Vitor, Leizyl and Children

It is difficult for me to write this, not because I dont want to recall the past, but because I am a new man in Jesus Christ, having been transformed by Him. He has made me a new man and washed my sins away, and for this reason the old man does not exist in me any more. Perhaps in the eyes of the medical profession I am trying to run away from the past, but I know that in my case this is not true. All that I was, all that I went through; the rage, the hate, the emptiness that existed in me (and that no longer exists). All these feelings have disappeared. Thats why I am more able to feel and live emotionally the good moments that I had in my life. I dont forget the bad times, but now I dont feel them emotionally, for God has helped me to overcome this.

Rom 6:3-7
Know ye not, that so many of us as were baptized into Jesus Christ were baptized into his death? Therefore we are buried with him by baptism into death: that like as Christ was raised up from the dead by the glory of the Father, even so we also should walk in newness of life.Knowing this, that our old man is crucified with him, that the body of sin might be destroyed, that henceforth we should not serve sin. For he that is dead is freed from sin.

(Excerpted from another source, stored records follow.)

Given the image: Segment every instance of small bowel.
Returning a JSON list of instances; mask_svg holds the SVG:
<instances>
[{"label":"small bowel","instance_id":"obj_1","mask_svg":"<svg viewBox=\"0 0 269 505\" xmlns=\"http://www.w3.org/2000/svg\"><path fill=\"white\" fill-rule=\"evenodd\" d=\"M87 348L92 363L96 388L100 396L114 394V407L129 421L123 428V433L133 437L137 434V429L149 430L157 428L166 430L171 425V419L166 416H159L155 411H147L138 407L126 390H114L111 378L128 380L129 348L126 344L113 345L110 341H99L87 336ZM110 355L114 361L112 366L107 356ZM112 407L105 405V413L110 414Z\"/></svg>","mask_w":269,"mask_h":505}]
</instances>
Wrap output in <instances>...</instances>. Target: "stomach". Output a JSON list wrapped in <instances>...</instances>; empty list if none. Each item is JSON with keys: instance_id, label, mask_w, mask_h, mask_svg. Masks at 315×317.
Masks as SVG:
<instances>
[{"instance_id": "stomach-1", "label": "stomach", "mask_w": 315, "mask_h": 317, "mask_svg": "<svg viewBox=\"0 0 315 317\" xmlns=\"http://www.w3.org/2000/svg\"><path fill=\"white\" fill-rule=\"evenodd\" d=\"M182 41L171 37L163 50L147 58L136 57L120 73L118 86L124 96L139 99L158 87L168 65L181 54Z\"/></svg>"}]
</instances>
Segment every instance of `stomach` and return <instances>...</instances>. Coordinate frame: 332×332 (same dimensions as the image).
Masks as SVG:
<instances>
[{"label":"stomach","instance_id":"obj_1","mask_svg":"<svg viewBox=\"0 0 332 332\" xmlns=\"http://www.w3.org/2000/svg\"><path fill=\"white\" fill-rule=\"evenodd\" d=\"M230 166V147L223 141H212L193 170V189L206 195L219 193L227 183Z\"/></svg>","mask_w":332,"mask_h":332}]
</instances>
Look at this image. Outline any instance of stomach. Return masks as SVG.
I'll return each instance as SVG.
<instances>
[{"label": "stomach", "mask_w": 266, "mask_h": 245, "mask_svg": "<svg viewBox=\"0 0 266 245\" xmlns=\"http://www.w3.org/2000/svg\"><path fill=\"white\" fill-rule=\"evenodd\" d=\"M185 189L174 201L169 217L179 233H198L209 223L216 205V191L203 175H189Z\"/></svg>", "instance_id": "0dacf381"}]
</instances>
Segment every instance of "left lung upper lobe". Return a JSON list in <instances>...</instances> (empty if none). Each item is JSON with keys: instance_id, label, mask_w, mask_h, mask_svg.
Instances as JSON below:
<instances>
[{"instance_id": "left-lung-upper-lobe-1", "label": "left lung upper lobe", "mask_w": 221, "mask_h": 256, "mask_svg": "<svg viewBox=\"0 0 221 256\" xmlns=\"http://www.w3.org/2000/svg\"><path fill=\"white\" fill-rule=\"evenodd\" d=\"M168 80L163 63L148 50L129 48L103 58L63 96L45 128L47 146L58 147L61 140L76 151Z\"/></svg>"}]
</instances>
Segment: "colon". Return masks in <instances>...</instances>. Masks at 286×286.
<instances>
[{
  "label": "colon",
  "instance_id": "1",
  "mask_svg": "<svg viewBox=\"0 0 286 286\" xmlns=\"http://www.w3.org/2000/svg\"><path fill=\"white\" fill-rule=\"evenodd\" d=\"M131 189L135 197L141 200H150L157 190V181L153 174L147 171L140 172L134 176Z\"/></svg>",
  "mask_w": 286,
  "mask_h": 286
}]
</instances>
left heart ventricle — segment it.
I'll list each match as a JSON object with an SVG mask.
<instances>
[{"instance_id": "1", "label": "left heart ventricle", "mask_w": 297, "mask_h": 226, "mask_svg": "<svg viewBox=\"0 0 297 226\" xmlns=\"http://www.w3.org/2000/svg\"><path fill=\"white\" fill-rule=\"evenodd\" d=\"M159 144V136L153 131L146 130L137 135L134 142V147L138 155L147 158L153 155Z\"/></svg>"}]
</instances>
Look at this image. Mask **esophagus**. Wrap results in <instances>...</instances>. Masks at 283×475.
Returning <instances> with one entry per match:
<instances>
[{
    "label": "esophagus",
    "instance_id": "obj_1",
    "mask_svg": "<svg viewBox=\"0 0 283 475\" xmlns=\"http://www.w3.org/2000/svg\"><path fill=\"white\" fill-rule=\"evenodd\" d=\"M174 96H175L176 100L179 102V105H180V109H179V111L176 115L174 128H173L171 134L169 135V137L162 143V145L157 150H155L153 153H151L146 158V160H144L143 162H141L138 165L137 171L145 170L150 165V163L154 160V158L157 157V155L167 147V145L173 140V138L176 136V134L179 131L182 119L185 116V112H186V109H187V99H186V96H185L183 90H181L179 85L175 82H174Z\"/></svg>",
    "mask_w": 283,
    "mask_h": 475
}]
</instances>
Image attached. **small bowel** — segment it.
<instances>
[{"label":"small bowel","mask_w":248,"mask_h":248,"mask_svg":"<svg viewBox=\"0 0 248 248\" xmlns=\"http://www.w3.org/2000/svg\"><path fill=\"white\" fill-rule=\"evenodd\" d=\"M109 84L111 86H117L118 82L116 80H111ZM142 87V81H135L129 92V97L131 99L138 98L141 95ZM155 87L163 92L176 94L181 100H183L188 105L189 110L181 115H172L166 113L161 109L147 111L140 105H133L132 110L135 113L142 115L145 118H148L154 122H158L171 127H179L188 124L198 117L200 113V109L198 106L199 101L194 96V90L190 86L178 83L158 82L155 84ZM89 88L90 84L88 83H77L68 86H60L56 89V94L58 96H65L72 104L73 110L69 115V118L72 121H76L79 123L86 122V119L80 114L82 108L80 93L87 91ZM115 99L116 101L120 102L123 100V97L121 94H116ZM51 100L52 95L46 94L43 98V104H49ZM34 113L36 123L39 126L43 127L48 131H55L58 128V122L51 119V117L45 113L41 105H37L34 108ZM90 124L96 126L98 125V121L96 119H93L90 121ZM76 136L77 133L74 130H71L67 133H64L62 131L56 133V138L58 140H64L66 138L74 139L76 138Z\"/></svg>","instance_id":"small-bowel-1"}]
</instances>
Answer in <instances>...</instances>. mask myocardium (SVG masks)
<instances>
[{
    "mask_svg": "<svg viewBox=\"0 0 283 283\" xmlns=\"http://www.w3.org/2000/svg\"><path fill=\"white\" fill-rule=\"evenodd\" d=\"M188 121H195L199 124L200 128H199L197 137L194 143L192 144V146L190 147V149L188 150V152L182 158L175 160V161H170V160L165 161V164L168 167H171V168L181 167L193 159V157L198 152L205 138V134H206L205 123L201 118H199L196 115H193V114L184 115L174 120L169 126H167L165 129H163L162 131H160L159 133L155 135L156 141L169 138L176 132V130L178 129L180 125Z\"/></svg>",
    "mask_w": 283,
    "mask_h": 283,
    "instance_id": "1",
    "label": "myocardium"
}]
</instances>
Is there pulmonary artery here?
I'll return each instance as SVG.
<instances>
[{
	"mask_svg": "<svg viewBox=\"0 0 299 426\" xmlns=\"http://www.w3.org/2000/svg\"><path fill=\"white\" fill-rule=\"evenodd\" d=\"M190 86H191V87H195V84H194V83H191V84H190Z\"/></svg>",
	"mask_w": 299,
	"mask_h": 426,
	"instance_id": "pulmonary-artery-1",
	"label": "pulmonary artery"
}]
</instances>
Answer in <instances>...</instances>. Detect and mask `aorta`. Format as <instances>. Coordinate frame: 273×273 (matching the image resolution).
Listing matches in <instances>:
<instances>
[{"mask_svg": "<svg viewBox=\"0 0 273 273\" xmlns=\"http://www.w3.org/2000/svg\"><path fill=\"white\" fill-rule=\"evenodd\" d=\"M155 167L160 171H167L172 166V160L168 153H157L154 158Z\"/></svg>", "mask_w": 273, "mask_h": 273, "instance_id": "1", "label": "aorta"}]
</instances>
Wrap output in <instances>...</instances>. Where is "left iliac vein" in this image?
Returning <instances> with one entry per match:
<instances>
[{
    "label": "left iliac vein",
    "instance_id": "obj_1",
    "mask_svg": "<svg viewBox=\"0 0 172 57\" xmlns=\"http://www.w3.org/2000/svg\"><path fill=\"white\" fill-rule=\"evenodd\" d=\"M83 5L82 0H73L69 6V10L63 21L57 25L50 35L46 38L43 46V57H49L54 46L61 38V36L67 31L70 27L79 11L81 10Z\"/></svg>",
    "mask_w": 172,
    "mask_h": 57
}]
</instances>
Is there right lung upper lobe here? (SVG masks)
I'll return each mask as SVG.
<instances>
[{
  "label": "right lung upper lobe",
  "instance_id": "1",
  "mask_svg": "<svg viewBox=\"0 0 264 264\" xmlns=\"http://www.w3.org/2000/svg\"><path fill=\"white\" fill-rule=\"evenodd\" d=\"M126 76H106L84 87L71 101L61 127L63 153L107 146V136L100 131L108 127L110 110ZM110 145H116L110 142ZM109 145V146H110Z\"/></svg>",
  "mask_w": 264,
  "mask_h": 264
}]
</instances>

I am a new man, not simply because I feel it, but because anyone who knew me before can also confirm it, be they Christian or not, for anyone who has lived with me close up knows what I am talking about.

Right now I am in Macau (a former Portuguese colony near to Honk Kong). God has given me a wife and two children, my family and emotional life is great, professionally and financially stable, for which I thank God for the transformation that He has made in my life and for all that He has given me.

Today I see many of my dreams have been realised, but more importantly, my life has been blessed beyond my wildest dreams. I have a dedicated wife and a good companion, who is always by my side, who supports me through everything and has been used by God to bless me. Two children that even in this He was faithful in His blessing. When my wife first became pregnant we prayed that the firstborn would be a girl and then a boy and so it was. They too have been a great blessing to us and have given us much happiness.

Ps:5:11-12

But let all those that put their trust in thee rejoice: let them ever shout for joy, because thou defendest them: let them also that love thy name be joyful in thee. For thou, Lord, wilt bless the righteous; with favour wilt thou compass him as with a shield.

Professionally I am doing what I always loved, and this has given me the opportunity to travel something I always dreamed of doing. I have met all sorts of people, from Politicians to Heads of State etc., who would have thought, for one who was like a rag blowing in the wind, a drug addict without hope and one who few thought could ever get out of that life. However, for with God nothing is impossible and Im here to prove it.

I am the son of a Chinese mother and a Portuguese father, who met in Macau. Naturally when my mother met my father she was a Buddhist and my father a Catholic. After their marriage and return to Portugal she was converted to Catholicism, but didnt find the truth in the Catholic Religion. Both of them tried various religions, I was small, and every time a new religion appeared they would convert. Still as a child, I remember my mother telling me, my brothers and sisters, Bible stories every night before we went to sleep. Stories that I can still remember; though they knew the bible stories and read it every night they didnt know Jesus!

Mk:7:6-7
He answered and said unto them, Well hath Esaias prophesied of you hypocrites, as it is written, This people honoureth me with their lips, but their heart is far from me. Howbeit in vain do they worship me, teaching for doctrines the commandments of men.

Life was hard for them, and getting ever more difficult until they separated and my brothers, sisters and I stayed with my mother. Life was exceptionally difficult for us at this time, my mother spoke very little Portuguese, was unemployed and having to raise 7 of her 9 children. Life was so depressing we survived with military help, each day we would collect the leftovers from the neighbouring barracks so that we could eat. During these desperate times my mother became a Christian believer and life began to get better. She managed to find employment and we were given a house by the local authority.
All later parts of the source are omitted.